* WHAT THIS EXERCISE ASKS *
A. Answer these questions from the shark attack transcript:
(i) Who was beside JP when the shark first struck?
(ii) What did Inspector Wyatt bring back for JP?
(iii) How many licensed cage diving operators are now regulated by Marine and Coastal Management?
B. Summarize the shark attack transcript in two sentences.
C. Decide whether each statement agrees with the shark attack transcript. Give yes or no and quote the words that decide it.
(i) JP remembers the attack clearly.
(ii) JP was conscious when Grant reached him.
(iii) The cage diving industry was formally regulated in 1996.

* PAGE EXCERPT *
[Start of section]
Derek Watts (Carte Blanche presenter): 'Hi, I'm Derek... nice to meet you. Are you still in pain, though?'
JP (Shark attack victim) 'Sometimes I just get those phantom pains and stuff. I'm itchy sometimes.'
Derek [speaking to JP's friend]: 'You were there at the time?'
Jay Mitchell (Amateur surfer): 'Yes. I was next to JP.'
Derek: 'What did you see?'
Jay: 'I looked towards JP and, as I looked towards him, the shark breached and smashed him off his board. From what I saw, it didn't look like the shark was going to bite him because I didn't see his mouth gaping. So JP got back on his board and we started paddling to shore. He was a metre behind me and I turned around to see how he was doing when, behind him, I saw the shark breach again and grab him. But it grabbed him in such a way that it made him look like he was levitating on water for a second, and then it smashed him into the water. Then all I remember seeing is red foam and white foam splashing everywhere, and then I saw the tail of the shark flip over - and then I just didn't see JP any more. He was gone. And then I came in and saw Grant Kirkland.'
Grant Kirkland (Amateur surfer): 'I went over a wave... over a wave, and then I saw JP bobbing in the water and immediately I knew there was a big problem, so I started paddling to him straight away. And as I got closer to him, I noticed all the blood in the water and then I knew that the shark had definitely bit[ten] him. I grabbed him straight away. He was conscious, strangely enough. He told me that he had lost his leg and he asked me for help. And I grabbed him, put him on my board. I was actually more freaked out than he was, so I just paddled - half doggy paddled - to the beach as quickly as I could.'
Jay: 'And when I got to him with Grant I heard him say, 'Hey, Jay', in such a normal fashion, like nothing really had hit him yet. And, when we got him to the beach, then he just didn't talk anymore.'
Derek [to JP]: 'And what do you remember before and after?'
JP: ' I don't remember anything... nothing.'
Ins Wyatt (Muizenberg policeman): 'Hi JP! I'm Inspector Wyatt. I'm from the South African Police Services at Muizenberg. I brought your surfboard back and your wetsuit. You're going to have to get a new one!'
JP: 'It's hacked up.'
Derek: 'JP's attack, along with the death of a 19-year-old body-boarder David Bornman off Noordhoek in September, have been the most tragic in a series of incidents involving Great White sharks around the Cape Peninsula. A variety of reasons are being given for this apparent change in shark behaviour and fingers are being pointed at one of tourism's biggest money spinners.'
In 1996 when Carte Blanche investigated the cage diving industry, anything from horsemeat to pig heads were being used to attract Great White sharks to the boats. There was no formal regulation at that stage and only a handful of operators were chasing the action. Eight years later the Southern Cape coast has become one of the world's prime cage diving locations, and 12 licensed operators are now regulated by Marine and Coastal Management.
[End of section]
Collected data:
[Start of section]
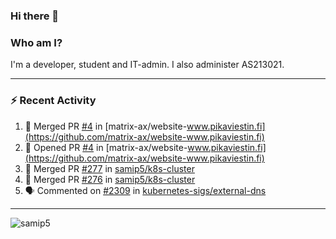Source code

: ### Hi there 👋

### Who am I?
I'm a developer, student and IT-admin. I also administer AS213021.

---
### :zap: Recent Activity
<!--START_SECTION:activity-->
1. 🎉 Merged PR [#4](https://github.com/matrix-ax/website-www.pikaviestin.fi/pull/4) in [matrix-ax/website-www.pikaviestin.fi](https://github.com/matrix-ax/website-www.pikaviestin.fi)
2. 💪 Opened PR [#4](https://github.com/matrix-ax/website-www.pikaviestin.fi/pull/4) in [matrix-ax/website-www.pikaviestin.fi](https://github.com/matrix-ax/website-www.pikaviestin.fi)
3. 🎉 Merged PR [#277](https://github.com/samip5/k8s-cluster/pull/277) in [samip5/k8s-cluster](https://github.com/samip5/k8s-cluster)
4. 🎉 Merged PR [#276](https://github.com/samip5/k8s-cluster/pull/276) in [samip5/k8s-cluster](https://github.com/samip5/k8s-cluster)
5. 🗣 Commented on [#2309](https://github.com/kubernetes-sigs/external-dns/issues/2309) in [kubernetes-sigs/external-dns](https://github.com/kubernetes-sigs/external-dns)
<!--END_SECTION:activity-->
---

<img align="center" src="https://github-readme-stats.vercel.app/api?username=samip5&show_icons=true" alt="samip5" />
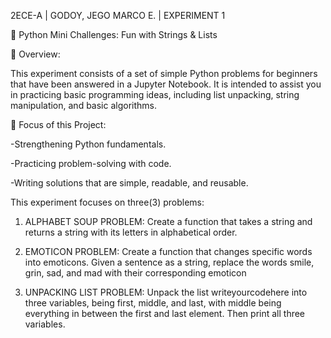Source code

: 2ECE-A | GODOY, JEGO MARCO E. | EXPERIMENT 1

🐍 Python Mini Challenges: Fun with Strings & Lists

📌 Overview:

This experiment consists of a set of simple Python problems for beginners that have been answered in a Jupyter Notebook. It is intended to assist you in practicing basic programming ideas, including list unpacking, string manipulation, and basic algorithms.

🎯 Focus of this Project:

-Strengthening Python fundamentals.

-Practicing problem-solving with code.

-Writing solutions that are simple, readable, and reusable.

This experiment focuses on three(3) problems:

1. ALPHABET SOUP PROBLEM: Create a function that takes a string and returns a string with its letters
in alphabetical order.

2. EMOTICON PROBLEM: Create a function that changes specific words into emoticons. Given a sentence
as a string, replace the words smile, grin, sad, and mad with their corresponding emoticon

3. UNPACKING LIST PROBLEM: Unpack the list writeyourcodehere into three variables, being first,
middle, and last, with middle being everything in between the first and last element. Then print all three
variables.
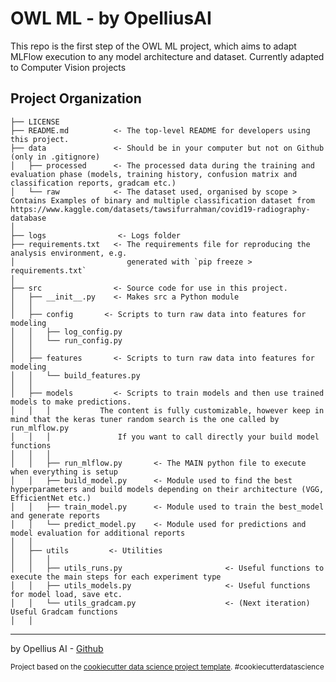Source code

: OWL ML - by OpelliusAI
=======================================================================

This repo is the first step of the OWL ML project, which aims to adapt MLFlow execution to any model architecture and dataset. 
Currently adapted to Computer Vision projects

Project Organization
------------

    ├── LICENSE
    ├── README.md          <- The top-level README for developers using this project.
    ├── data               <- Should be in your computer but not on Github (only in .gitignore)
    │   ├── processed      <- The processed data during the training and evaluation phase (models, training history, confusion matrix and classification reports, gradcam etc.)
    │   └── raw            <- The dataset used, organised by scope > Contains Examples of binary and multiple classification dataset from https://www.kaggle.com/datasets/tawsifurrahman/covid19-radiography-database
    │
    ├── logs                <- Logs folder
    ├── requirements.txt   <- The requirements file for reproducing the analysis environment, e.g.
    │                         generated with `pip freeze > requirements.txt`
    │
    ├── src                <- Source code for use in this project.
    │   ├── __init__.py    <- Makes src a Python module
    │   │
    │   ├── config       <- Scripts to turn raw data into features for modeling
    │   │   ├── log_config.py
    │   │	└── run_config.py
    │   │
    │   ├── features       <- Scripts to turn raw data into features for modeling
    │   │   └── build_features.py
    │   │
    │   ├── models         <- Scripts to train models and then use trained models to make predictions. 
    │   │	│ 			The content is fully customizable, however keep in mind that the keras tuner random search is the one called by run_mlflow.py
    │   │	│ 				If you want to call directly your build model functions
    │   │   │                 
    │   │   ├── run_mlflow.py 		<- The MAIN python file to execute when everything is setup
    │   │   ├── build_model.py 		<- Module used to find the best hyperparameters and build models depending on their architecture (VGG, EfficientNet etc.)
    │   │   ├── train_model.py		<- Module used to train the best_model and generate reports
    │   │	└── predict_model.py 	<- Module used for predictions and model evaluation for additional reports
    │   │
    │   ├── utils         <- Utilities 
    │   │   │                 
    │   │   ├── utils_runs.py						<- Useful functions to execute the main steps for each experiment type
    │   │   ├── utils_models.py 					<- Useful functions for model load, save etc.
    │   │   └── utils_gradcam.py 					<- (Next iteration) Useful Gradcam functions
    │   │

--------
by Opellius AI - <a href="https://github.com/opelliusai">Github </a>
<p><small>Project based on the <a target="_blank" href="https://drivendata.github.io/cookiecutter-data-science/">cookiecutter data science project template</a>. #cookiecutterdatascience</small></p>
[End of section]
* ANSWERS GIVEN *
A.
(i) Jay Mitchell
(ii) JP's surfboard and wetsuit
(iii) 12

B. Two surfers describe how a shark knocked JP off his board, grabbed him on the way to shore, and how Grant Kirkland put him on his own board after JP said he had lost his leg and paddled him to the beach. The presenter places the attack among a series of incidents involving Great White sharks around the Cape Peninsula and notes that cage diving, unregulated in 1996, now has 12 licensed operators regulated by Marine and Coastal Management.

C.
(i) No: "I don't remember anything... nothing."
(ii) Yes: "He was conscious, strangely enough."
(iii) No: "There was no formal regulation at that stage"